What to work on: Print the data that follows again, keeping every line exact.

Data records:

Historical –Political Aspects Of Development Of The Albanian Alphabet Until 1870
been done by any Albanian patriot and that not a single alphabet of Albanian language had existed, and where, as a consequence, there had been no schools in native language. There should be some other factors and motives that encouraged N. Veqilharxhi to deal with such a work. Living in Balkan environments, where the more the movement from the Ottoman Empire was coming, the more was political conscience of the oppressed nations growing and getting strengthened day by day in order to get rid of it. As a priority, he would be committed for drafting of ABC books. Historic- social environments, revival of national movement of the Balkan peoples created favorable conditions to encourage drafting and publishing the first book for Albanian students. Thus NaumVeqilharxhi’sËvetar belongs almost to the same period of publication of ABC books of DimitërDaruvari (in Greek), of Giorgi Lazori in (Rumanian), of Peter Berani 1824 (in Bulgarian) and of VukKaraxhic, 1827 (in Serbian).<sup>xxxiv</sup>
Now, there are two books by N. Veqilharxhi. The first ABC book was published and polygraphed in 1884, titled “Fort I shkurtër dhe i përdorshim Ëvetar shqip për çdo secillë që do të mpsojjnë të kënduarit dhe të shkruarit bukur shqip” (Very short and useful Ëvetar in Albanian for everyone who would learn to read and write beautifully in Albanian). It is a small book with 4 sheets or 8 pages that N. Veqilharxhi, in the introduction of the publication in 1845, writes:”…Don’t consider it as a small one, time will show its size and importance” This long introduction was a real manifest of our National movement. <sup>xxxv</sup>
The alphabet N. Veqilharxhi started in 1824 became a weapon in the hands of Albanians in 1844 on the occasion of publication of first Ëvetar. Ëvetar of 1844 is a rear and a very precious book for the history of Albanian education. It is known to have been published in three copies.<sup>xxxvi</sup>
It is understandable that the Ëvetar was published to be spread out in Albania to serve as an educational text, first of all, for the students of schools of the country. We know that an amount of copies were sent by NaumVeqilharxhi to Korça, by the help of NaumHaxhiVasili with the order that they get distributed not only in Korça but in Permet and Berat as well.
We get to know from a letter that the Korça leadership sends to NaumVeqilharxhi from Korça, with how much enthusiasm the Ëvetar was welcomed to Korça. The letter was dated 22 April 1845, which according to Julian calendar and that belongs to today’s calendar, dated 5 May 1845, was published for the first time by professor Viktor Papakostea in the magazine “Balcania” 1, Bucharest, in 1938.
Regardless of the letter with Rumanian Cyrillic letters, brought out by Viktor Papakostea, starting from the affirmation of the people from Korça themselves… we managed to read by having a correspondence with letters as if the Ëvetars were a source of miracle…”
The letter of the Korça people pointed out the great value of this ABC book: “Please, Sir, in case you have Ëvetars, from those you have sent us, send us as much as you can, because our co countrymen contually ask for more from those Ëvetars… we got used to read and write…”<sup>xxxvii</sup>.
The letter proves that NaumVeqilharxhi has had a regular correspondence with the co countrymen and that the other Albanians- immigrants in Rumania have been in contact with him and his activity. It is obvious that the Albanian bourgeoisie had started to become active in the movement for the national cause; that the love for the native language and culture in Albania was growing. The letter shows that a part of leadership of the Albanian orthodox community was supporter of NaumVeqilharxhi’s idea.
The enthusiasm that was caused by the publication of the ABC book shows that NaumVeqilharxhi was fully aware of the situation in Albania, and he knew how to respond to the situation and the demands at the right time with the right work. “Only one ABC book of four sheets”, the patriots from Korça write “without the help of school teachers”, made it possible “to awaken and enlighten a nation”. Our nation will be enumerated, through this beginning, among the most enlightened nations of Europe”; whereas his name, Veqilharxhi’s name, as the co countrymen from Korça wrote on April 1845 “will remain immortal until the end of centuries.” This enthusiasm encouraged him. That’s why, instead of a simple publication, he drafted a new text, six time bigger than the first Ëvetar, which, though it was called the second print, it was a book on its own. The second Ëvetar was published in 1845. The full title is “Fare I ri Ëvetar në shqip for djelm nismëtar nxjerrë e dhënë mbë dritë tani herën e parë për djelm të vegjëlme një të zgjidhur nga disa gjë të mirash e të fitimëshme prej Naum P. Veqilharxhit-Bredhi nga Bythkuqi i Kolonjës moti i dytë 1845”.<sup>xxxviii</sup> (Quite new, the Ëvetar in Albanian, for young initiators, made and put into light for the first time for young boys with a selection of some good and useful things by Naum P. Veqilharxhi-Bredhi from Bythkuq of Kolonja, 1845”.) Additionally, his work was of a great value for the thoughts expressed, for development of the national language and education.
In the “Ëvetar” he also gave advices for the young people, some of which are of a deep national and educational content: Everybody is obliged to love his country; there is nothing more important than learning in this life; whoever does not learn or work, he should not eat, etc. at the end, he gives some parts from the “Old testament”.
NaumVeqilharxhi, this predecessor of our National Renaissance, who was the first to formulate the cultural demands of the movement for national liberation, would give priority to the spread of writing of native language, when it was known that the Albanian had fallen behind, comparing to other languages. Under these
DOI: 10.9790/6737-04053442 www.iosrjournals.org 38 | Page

Solved problem:
Historical –Political Aspects Of Development Of The Albanian Alphabet Until 1870
been done by any Albanian patriot and that not a single alphabet of Albanian language had existed, and where, as a consequence, there had been no schools in native language. There should be some other factors and motives that encouraged N. Veqilharxhi to deal with such a work. Living in Balkan environments, where the more the movement from the Ottoman Empire was coming, the more was political conscience of the oppressed nations growing and getting strengthened day by day in order to get rid of it. As a priority, he would be committed for drafting of ABC books. Historic- social environments, revival of national movement of the Balkan peoples created favorable conditions to encourage drafting and publishing the first book for Albanian students. Thus NaumVeqilharxhi’sËvetar belongs almost to the same period of publication of ABC books of DimitërDaruvari (in Greek), of Giorgi Lazori in (Rumanian), of Peter Berani 1824 (in Bulgarian) and of VukKaraxhic, 1827 (in Serbian).<sup>xxxiv</sup>
Now, there are two books by N. Veqilharxhi. The first ABC book was published and polygraphed in 1884, titled “Fort I shkurtër dhe i përdorshim Ëvetar shqip për çdo secillë që do të mpsojjnë të kënduarit dhe të shkruarit bukur shqip” (Very short and useful Ëvetar in Albanian for everyone who would learn to read and write beautifully in Albanian). It is a small book with 4 sheets or 8 pages that N. Veqilharxhi, in the introduction of the publication in 1845, writes:”…Don’t consider it as a small one, time will show its size and importance” This long introduction was a real manifest of our National movement. <sup>xxxv</sup>
The alphabet N. Veqilharxhi started in 1824 became a weapon in the hands of Albanians in 1844 on the occasion of publication of first Ëvetar. Ëvetar of 1844 is a rear and a very precious book for the history of Albanian education. It is known to have been published in three copies.<sup>xxxvi</sup>
It is understandable that the Ëvetar was published to be spread out in Albania to serve as an educational text, first of all, for the students of schools of the country. We know that an amount of copies were sent by NaumVeqilharxhi to Korça, by the help of NaumHaxhiVasili with the order that they get distributed not only in Korça but in Permet and Berat as well.
We get to know from a letter that the Korça leadership sends to NaumVeqilharxhi from Korça, with how much enthusiasm the Ëvetar was welcomed to Korça. The letter was dated 22 April 1845, which according to Julian calendar and that belongs to today’s calendar, dated 5 May 1845, was published for the first time by professor Viktor Papakostea in the magazine “Balcania” 1, Bucharest, in 1938.
Regardless of the letter with Rumanian Cyrillic letters, brought out by Viktor Papakostea, starting from the affirmation of the people from Korça themselves… we managed to read by having a correspondence with letters as if the Ëvetars were a source of miracle…”
The letter of the Korça people pointed out the great value of this ABC book: “Please, Sir, in case you have Ëvetars, from those you have sent us, send us as much as you can, because our co countrymen contually ask for more from those Ëvetars… we got used to read and write…”<sup>xxxvii</sup>.
The letter proves that NaumVeqilharxhi has had a regular correspondence with the co countrymen and that the other Albanians- immigrants in Rumania have been in contact with him and his activity. It is obvious that the Albanian bourgeoisie had started to become active in the movement for the national cause; that the love for the native language and culture in Albania was growing. The letter shows that a part of leadership of the Albanian orthodox community was supporter of NaumVeqilharxhi’s idea.
The enthusiasm that was caused by the publication of the ABC book shows that NaumVeqilharxhi was fully aware of the situation in Albania, and he knew how to respond to the situation and the demands at the right time with the right work. “Only one ABC book of four sheets”, the patriots from Korça write “without the help of school teachers”, made it possible “to awaken and enlighten a nation”. Our nation will be enumerated, through this beginning, among the most enlightened nations of Europe”; whereas his name, Veqilharxhi’s name, as the co countrymen from Korça wrote on April 1845 “will remain immortal until the end of centuries.” This enthusiasm encouraged him. That’s why, instead of a simple publication, he drafted a new text, six time bigger than the first Ëvetar, which, though it was called the second print, it was a book on its own. The second Ëvetar was published in 1845. The full title is “Fare I ri Ëvetar në shqip for djelm nismëtar nxjerrë e dhënë mbë dritë tani herën e parë për djelm të vegjëlme një të zgjidhur nga disa gjë të mirash e të fitimëshme prej Naum P. Veqilharxhit-Bredhi nga Bythkuqi i Kolonjës moti i dytë 1845”.<sup>xxxviii</sup> (Quite new, the Ëvetar in Albanian, for young initiators, made and put into light for the first time for young boys with a selection of some good and useful things by Naum P. Veqilharxhi-Bredhi from Bythkuq of Kolonja, 1845”.) Additionally, his work was of a great value for the thoughts expressed, for development of the national language and education.
In the “Ëvetar” he also gave advices for the young people, some of which are of a deep national and educational content: Everybody is obliged to love his country; there is nothing more important than learning in this life; whoever does not learn or work, he should not eat, etc. at the end, he gives some parts from the “Old testament”.
NaumVeqilharxhi, this predecessor of our National Renaissance, who was the first to formulate the cultural demands of the movement for national liberation, would give priority to the spread of writing of native language, when it was known that the Albanian had fallen behind, comparing to other languages. Under these
DOI: 10.9790/6737-04053442 www.iosrjournals.org 38 | Page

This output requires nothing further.